EDWARDSVILLE – Southern Illinois University Edwardsville’s Pamela L. Gay, an assistant research professor in the Center for STEM Research, Education and Outreach, has been elected to the board of the Astronomical Society of the Pacific.
She is one of three new members on the 12-person board.
Also elected to board with Gay (left) are Gibor Basri, professor of astronomy at the University of California Berkeley, and Dr. Philip Sadler, F.W. Wright senior lecturer in the department of astronomy and director of the Science Education Department at the Harvard-Smithsonian Center for Astrophysics.
“We live in a time of great change, where astronomy and space exploration are driving forces behind innovations in computational, aeronautical, and imaging technologies,” said Gay, who achieved a doctorate in astronomy from the University of Texas. “The space and astronomy communities will require STEM educated employees to thrive.

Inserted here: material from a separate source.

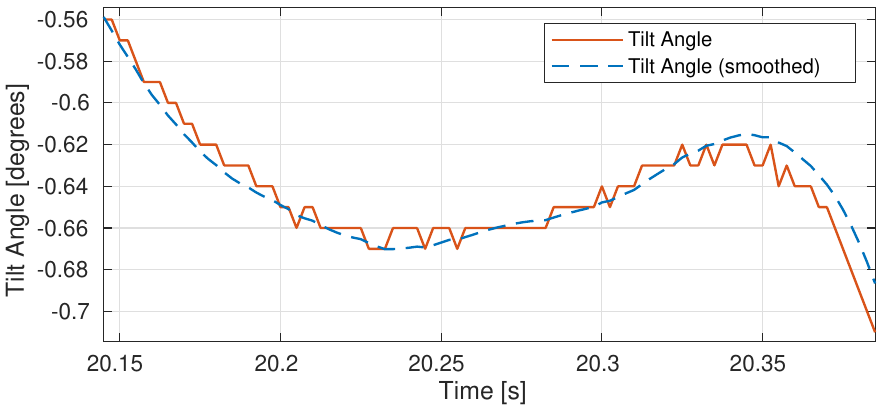
Figure 2. The raw tilt angle signal (from the IMU) and the results of the Smoothing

“The Astronomical Society of the Pacific, with its international reach and its numerous global partnerships, is positioned to enact and support the educational and research activities that are needed. I will bring to
the ASP board my passion for public engagement in science and my experience working with the global astronomy education community. By working together, and acting globally while thinking cosmically, we can use astronomy and space science to develop our world.”
Gay has served as an astronomer, writer and podcaster and has most recently focused on using new media to engage people in learning astronomy. She is the director of CosmoQuest.org, a virtual research facility based in the SIUE STEM Center. CosmoQuest provides public access to opportunities normally only available to professional researchers.
Gay co-hosts Astronomy Cast with Fraser Cain, publisher of Universe Today. She also works to communicate astronomy to the public through her blog StarStryder.com, through frequent public appearances and popular articles. Her writing has appeared in Astronomy, Sky and Telescope, and Lightspeed magazines. She has also appeared on the History Channel’s “The Universe” and the National Geographic Channel’s “Top Secrets.”
About the Astronomical Society of the Pacific
For more than 100 years, the ASP, a nonprofit astronomy organization headquartered in San Francisco, has inspired professionals, researchers, educators, amateurs, and armchair astronomers to look up and wonder about their place in the universe, and about what the universe can teach and tell everyone. The ASP fosters scientific curiosity, advances science literacy, and shares the excitement of exploration and discovery around the world.